(DATA SUPPLIED)
*-*-*

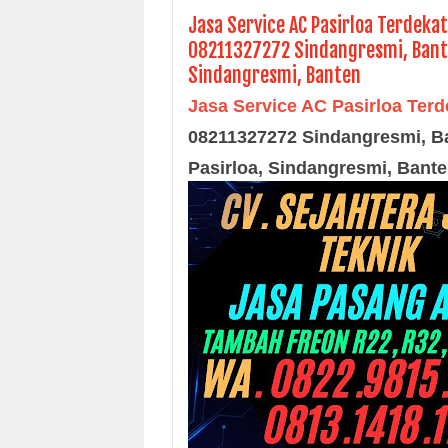
Jasa Service AC Pasirloa Terdeka
08211327272 Sindangresmi, Banten
Sindangresmi, Banten
Jasa Service AC
Pasirloa Terd
08211327272
Sindangresmi
, B
Pasirloa,
Sindangresmi
, Bant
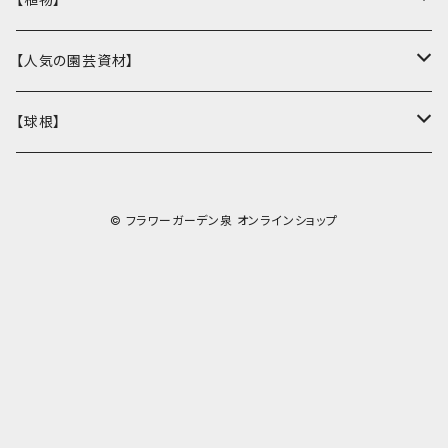
花壇苗
【人気の園芸資材】
サトウ園芸オリジナル
季節の植物
ここでしか買えない！オリジナル商品
【球根】
ラナンキュラス
多肉植物
バイオゴールド
チューリップ
© フラワーガーデン泉 オンラインショップ
ガーデンシクラメン
観葉植物
鉢・コンテナ
ヒヤシンス
ウィッチフォード
オージープランツ
DULTON
ムスカリ
キューガーデン
鉢
樹木類
肥料・農薬
ユリ
その他の鉢
ガーデングッズ
ヤシ類
カラーリーフシュラブ（潅木）
土
その他 球根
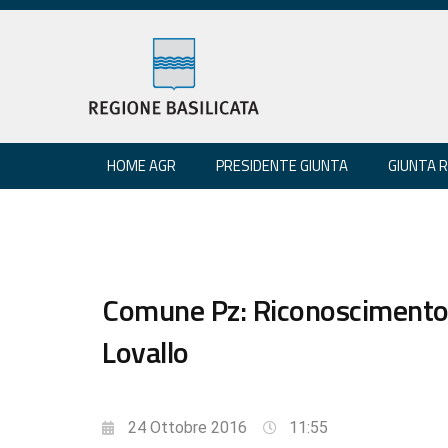
HOME AGR
PRESIDENTE GIUNTA
GIUNTA 
Comune Pz: Riconoscimento e
Lovallo
24 Ottobre 2016
11:55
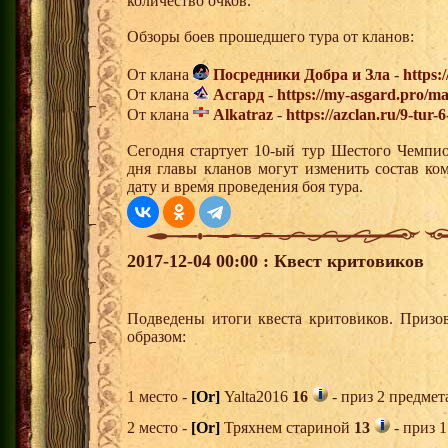
количество очков.
Обзоры боев прошедшего тура от кланов:
От клана
Посредники Добра и Зла
-
https:
От клана
Асгард
-
https://my-asgard.pro/m
От клана
Alkatraz
-
https://azclan.ru/9-tur
Сегодня стартует 10-ый тур Шестого Чемпи
дня главы кланов могут изменить состав к
дату и время проведения боя тура.
2017-12-04 00:00 : Квест критовиков
Подведены итоги квеста критовиков. Призо
образом:
1 место -
[Or]
Yalta2016
16
- приз 2 предмет
2 место -
[Or]
Тряхнем стариной
13
- приз 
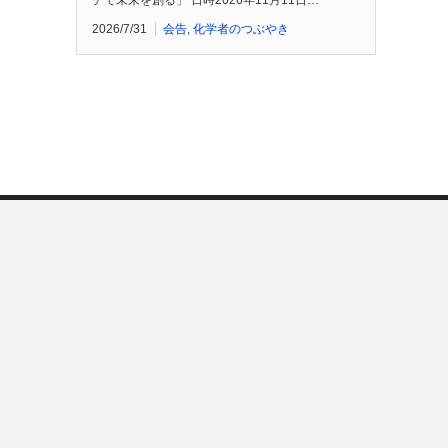
チで未来を創る」 日時2026年11月11日…
2026/7/31
会告
,
化学者のつぶやき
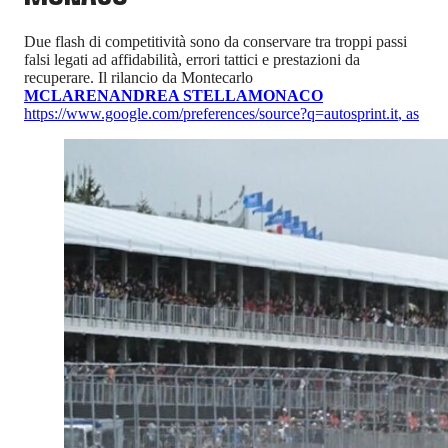
Due flash di competitività sono da conservare tra troppi passi
falsi legati ad affidabilità, errori tattici e prestazioni da
recuperare. Il rilancio da Montecarlo
MCLAREN
ANDREA STELLA
MONACO
https://www.google.com/preferences/source?q=autosprint.it
,
as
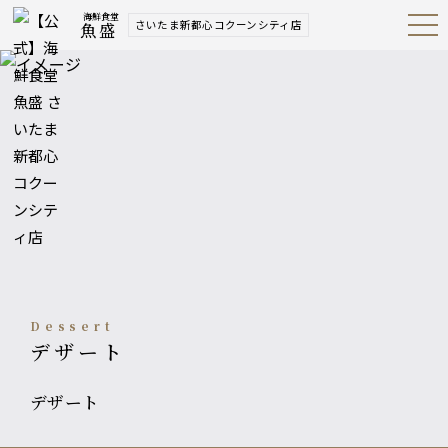
海鮮食堂
さいたま新都心コクーンシティ店
魚盛
Open
Navig
ation
Menu
Dessert
デザート
デザート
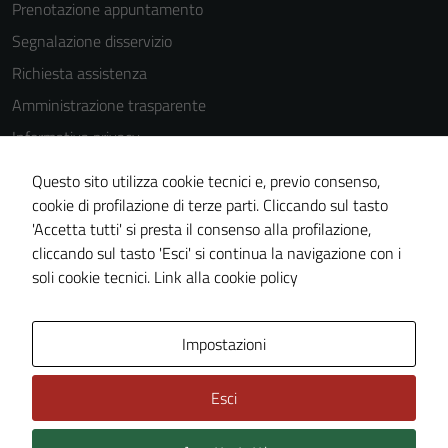
essere
Prenotazione appuntamento
utilizzati
Segnalazione disservizio
anche per la
Richiesta assistenza
profilazione.
La
Amministrazione trasparente
disabilitazione
Informativa privacy
di questi
Cookie Policy
cookies può
Questo sito utilizza cookie tecnici e, previo consenso,
peggiore la
Note legali
cookie di profilazione di terze parti. Cliccando sul tasto
navigazione e
'Accetta tutti' si presta il consenso alla profilazione,
Dichiarazione di accessibilità
la fruizione
cliccando sul tasto 'Esci' si continua la navigazione con i
Piano di miglioramento del sito
delle
soli cookie tecnici.
Link alla cookie policy
funzionalità
del sito.
Area Privata
Impostazioni
Experience
Esci
In order for
our website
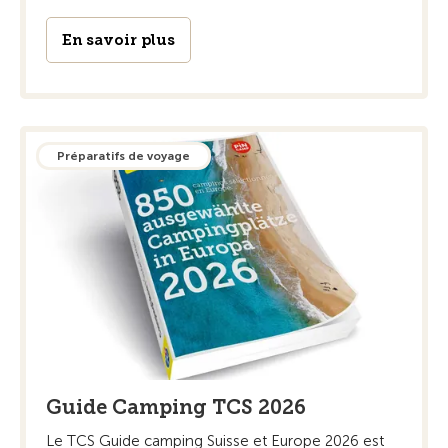
En savoir plus
Préparatifs de voyage
Guide Camping TCS 2026
Le TCS Guide camping Suisse et Europe 2026 est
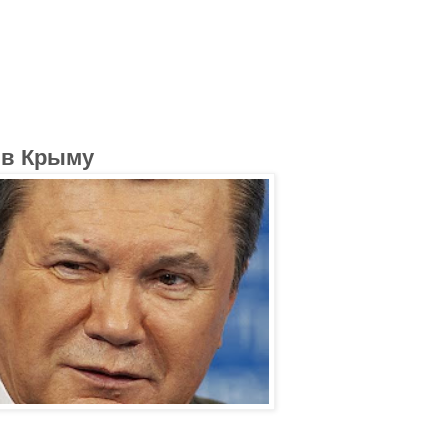
 в Крыму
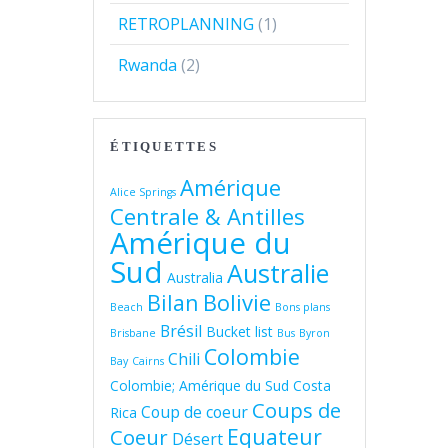
RETROPLANNING
(1)
Rwanda
(2)
ÉTIQUETTES
Amérique
Alice Springs
Centrale & Antilles
Amérique du
Sud
Australie
Australia
Bolivie
Bilan
Beach
Bons plans
Brésil
Bucket list
Brisbane
Bus
Byron
Colombie
Chili
Bay
Cairns
Colombie; Amérique du Sud
Costa
Coups de
Coup de coeur
Rica
Equateur
Coeur
Désert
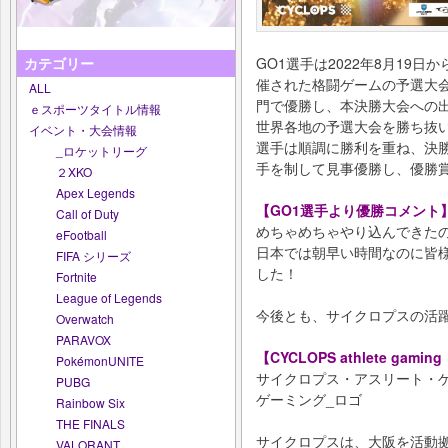
GO1選手は2022年8月19
カテゴリー
催された格闘ゲームの予選大会である
ALL
門で優勝し、本決勝大会への
ｅスポーツタイトル情報
世界各地の予選大会を勝ち抜い
イベント・大会情報
選手は順調に勝利を重ね、決
_ロケットリーグ
手を制して見事優勝し、優勝
２XKO
Apex Legends
【GO1選手より優勝コメント
Call of Duty
めちゃめちゃやり込んできた
eFootball
日本では朝早い時間なのに皆
FIFA シリーズ
した！
Fortnite
League of Legends
今後とも、サイクロプスの活
Overwatch
PARAVOX
【CYCLOPS athlete ga
PokémonUNITE
サイクロプス・アスリート・
PUBG
ゲーミング_ロゴ
Rainbow Six
THE FINALS
サイクロプスは、大阪を活動
VALORANT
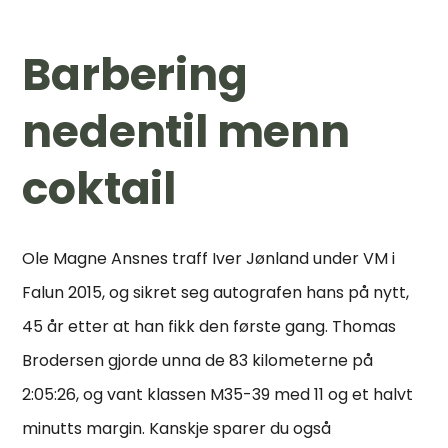
Barbering
nedentil menn
coktail
Ole Magne Ansnes traff Iver Jønland under VM i
Falun 2015, og sikret seg autografen hans på nytt,
45 år etter at han fikk den første gang. Thomas
Brodersen gjorde unna de 83 kilometerne på
2:05:26, og vant klassen M35-39 med 11 og et halvt
minutts margin. Kanskje sparer du også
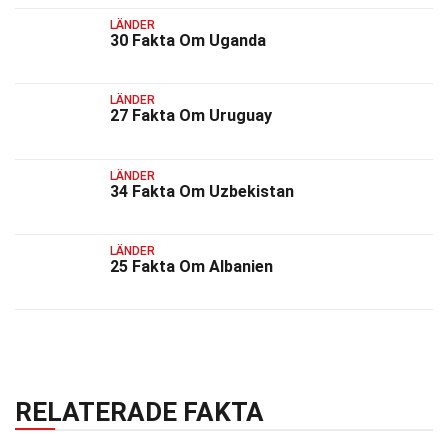
LÄNDER
30 Fakta Om Uganda
LÄNDER
27 Fakta Om Uruguay
LÄNDER
34 Fakta Om Uzbekistan
LÄNDER
25 Fakta Om Albanien
RELATERADE FAKTA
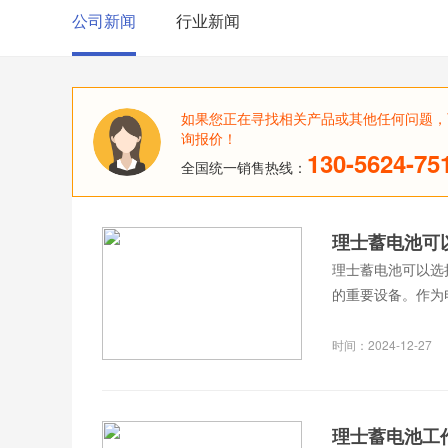
公司新闻
行业新闻
如果您正在寻找相关产品或其他任何问题，
询报价！
130-5624-75
全国统一销售热线：
理士蓄电池可
理士蓄电池可以选
的重要设备。作为
时间：2024-12-27
理士蓄电池工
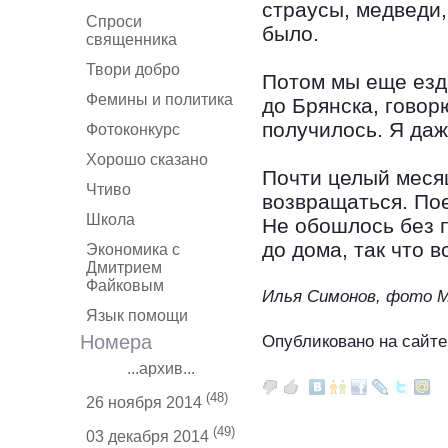
страусы, медведи,
Спроси
было.
священника
Твори добро
Потом мы еще езд
Фемины и политика
до Брянска, гово
получилось. Я даж
Фотоконкурс
Хорошо сказано
Почти целый меся
Чтиво
возвращаться. По
Школа
Не обошлось без 
до дома, так что 
Экономика с
Дмитрием
Файковым
Илья Симонов, фото 
Язык помощи
Номера
Опубликовано на сайте
...архив...
(48)
26 ноября 2014
(49)
03 декабря 2014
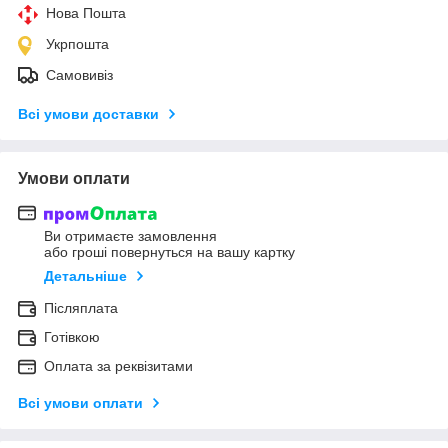
Нова Пошта
Укрпошта
Самовивіз
Всі умови доставки
Умови оплати
Ви отримаєте замовлення
або гроші повернуться на вашу картку
Детальніше
Післяплата
Готівкою
Оплата за реквізитами
Всі умови оплати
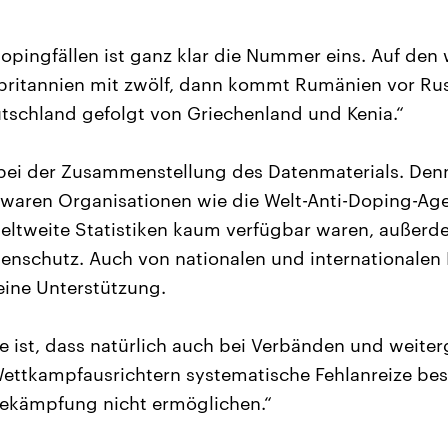
opingfällen ist ganz klar die Nummer eins. Auf den 
britannien mit zwölf, dann kommt Rumänien vor Ru
schland gefolgt von Griechenland und Kenia.“
bei der Zusammenstellung des Datenmaterials. Den
 waren Organisationen wie die Welt-Anti-Doping-Ag
eltweite Statistiken kaum verfügbar waren, außerde
nschutz. Auch von nationalen und internationalen L
ine Unterstützung.
 ist, dass natürlich auch bei Verbänden und weite
ttkampfausrichtern systematische Fehlanreize best
bekämpfung nicht ermöglichen.“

*-*-*

(TASK)
Reproduce the text of all the entries above, replacing every "Sindangresmi" with "Pandeglang" and changing nothing else. Omit the pictures.

(ANSWER FOR THIS EXERCISE)
Jasa Service AC Pasirloa Terdeka
08211327272 Pandeglang, Banten
Pandeglang, Banten
Jasa Service AC
Pasirloa Terd
08211327272
Pandeglang
, B
Pasirloa,
Pandeglang
, Bant
花壇苗
【人気の園芸資材】
サトウ園芸オリジナル
季節の植物
ここでしか買えない！オリジナル商品
【球根】
ラナンキュラス
多肉植物
バイオゴールド
チューリップ
© フラワーガーデン泉 オンラインショップ
ガーデンシクラメン
観葉植物
鉢・コンテナ
ヒヤシンス
ウィッチフォード
オージープランツ
DULTON
ムスカリ
キューガーデン
鉢
樹木類
肥料・農薬
ユリ
その他の鉢
ガーデングッズ
ヤシ類
カラーリーフシュラブ（潅木）
土
その他 球根
HOME AGR
PRESIDENTE GIUNTA
GIUNTA 
Comune Pz: Riconoscimento e
Lovallo
24 Ottobre 2016
11:55
количество очков.
Обзоры боев прошедшего тура от кланов:
От клана
Посредники Добра и Зла
-
https:
От клана
Асгард
-
https://my-asgard.pro/m
От клана
Alkatraz
-
https://azclan.ru/9-tur
Сегодня стартует 10-ый тур Шестого Чемпи
дня главы кланов могут изменить состав к
дату и время проведения боя тура.
2017-12-04 00:00 : Квест критовиков
Подведены итоги квеста критовиков. Призо
образом:
1 место -
[Or]
Yalta2016
16
- приз 2 предмет
2 место -
[Or]
Тряхнем стариной
13
- приз 
チで未来を創る」 日時2026年11月11日…
2026/7/31
会告
,
化学者のつぶやき
Due flash di competitività sono da conservare tra troppi passi
falsi legati ad affidabilità, errori tattici e prestazioni da
recuperare. Il rilancio da Montecarlo
MCLAREN
ANDREA STELLA
MONACO
https://www.google.com/preferences/source?q=autosprint.it
,
as
海鮮食堂
さいたま新都心コクーンシティ店
魚盛
Open
Navig
ation
Menu
Dessert
デザート
デザート
essere
Prenotazione appuntamento
utilizzati
Segnalazione disservizio
anche per la
Richiesta assistenza
profilazione.
La
Amministrazione trasparente
disabilitazione
Informativa privacy
di questi
Cookie Policy
cookies può
Questo sito utilizza cookie tecnici e, previo consenso,
peggiore la
Note legali
cookie di profilazione di terze parti. Cliccando sul tasto
navigazione e
'Accetta tutti' si presta il consenso alla profilazione,
Dichiarazione di accessibilità
la fruizione
cliccando sul tasto 'Esci' si continua la navigazione con i
Piano di miglioramento del sito
delle
soli cookie tecnici.
Link alla cookie policy
funzionalità
del sito.
Area Privata
Impostazioni
Experience
Esci
In order for
our website
En savoir plus
Préparatifs de voyage
Guide Camping TCS 2026
Le TCS Guide camping Suisse et Europe 2026 est
 в Крыму
RETROPLANNING
(1)
Rwanda
(2)
ÉTIQUETTES
Amérique
Alice Springs
Centrale & Antilles
Amérique du
Sud
Australie
Australia
Bolivie
Bilan
Beach
Bons plans
Brésil
Bucket list
Brisbane
Bus
Byron
Colombie
Chili
Bay
Cairns
Colombie; Amérique du Sud
Costa
Coups de
Coup de coeur
Rica
Equateur
Coeur
Désert
GO1選手は2022年8月19
カテゴリー
催された格闘ゲームの予選大会である
ALL
門で優勝し、本決勝大会への
ｅスポーツタイトル情報
世界各地の予選大会を勝ち抜い
イベント・大会情報
選手は順調に勝利を重ね、決
_ロケットリーグ
手を制して見事優勝し、優勝
２XKO
Apex Legends
【GO1選手より優勝コメント
Call of Duty
めちゃめちゃやり込んできた
eFootball
日本では朝早い時間なのに皆
FIFA シリーズ
した！
Fortnite
League of Legends
今後とも、サイクロプスの活
Overwatch
PARAVOX
【CYCLOPS athlete ga
PokémonUNITE
サイクロプス・アスリート・
PUBG
ゲーミング_ロゴ
Rainbow Six
THE FINALS
サイクロプスは、大阪を活動
VALORANT
Barbering
nedentil menn
coktail
Ole Magne Ansnes traff Iver Jønland under VM i
Falun 2015, og sikret seg autografen hans på nytt,
45 år etter at han fikk den første gang. Thomas
Brodersen gjorde unna de 83 kilometerne på
2:05:26, og vant klassen M35-39 med 11 og et halvt
minutts margin. Kanskje sparer du også
LÄNDER
30 Fakta Om Uganda
LÄNDER
27 Fakta Om Uruguay
LÄNDER
34 Fakta Om Uzbekistan
LÄNDER
25 Fakta Om Albanien
RELATERADE FAKTA
公司新闻
行业新闻
如果您正在寻找相关产品或其他任何问题，
询报价！
130-5624-75
全国统一销售热线：
理士蓄电池可
理士蓄电池可以选
的重要设备。作为
时间：2024-12-27
理士蓄电池工
страусы, медведи,
Спроси
было.
священника
Твори добро
Потом мы еще езд
Фемины и политика
до Брянска, гово
получилось. Я даж
Фотоконкурс
Хорошо сказано
Почти целый меся
Чтиво
возвращаться. По
Школа
Не обошлось без 
до дома, так что 
Экономика с
Дмитрием
Файковым
Илья Симонов, фото 
Язык помощи
Номера
Опубликовано на сайте
...архив...
(48)
26 ноября 2014
(49)
03 декабря 2014
Нова Пошта
Укрпошта
Самовивіз
Всі умови доставки
Умови оплати
Ви отримаєте замовлення
або гроші повернуться на вашу картку
Детальніше
Післяплата
Готівкою
Оплата за реквізитами
Всі умови оплати
opingfällen ist ganz klar die Nummer eins. Auf den 
britannien mit zwölf, dann kommt Rumänien vor Ru
schland gefolgt von Griechenland und Kenia.“
bei der Zusammenstellung des Datenmaterials. Den
 waren Organisationen wie die Welt-Anti-Doping-Ag
eltweite Statistiken kaum verfügbar waren, außerde
nschutz. Auch von nationalen und internationalen L
ine Unterstützung.
 ist, dass natürlich auch bei Verbänden und weite
ttkampfausrichtern systematische Fehlanreize best
bekämpfung nicht ermöglichen.“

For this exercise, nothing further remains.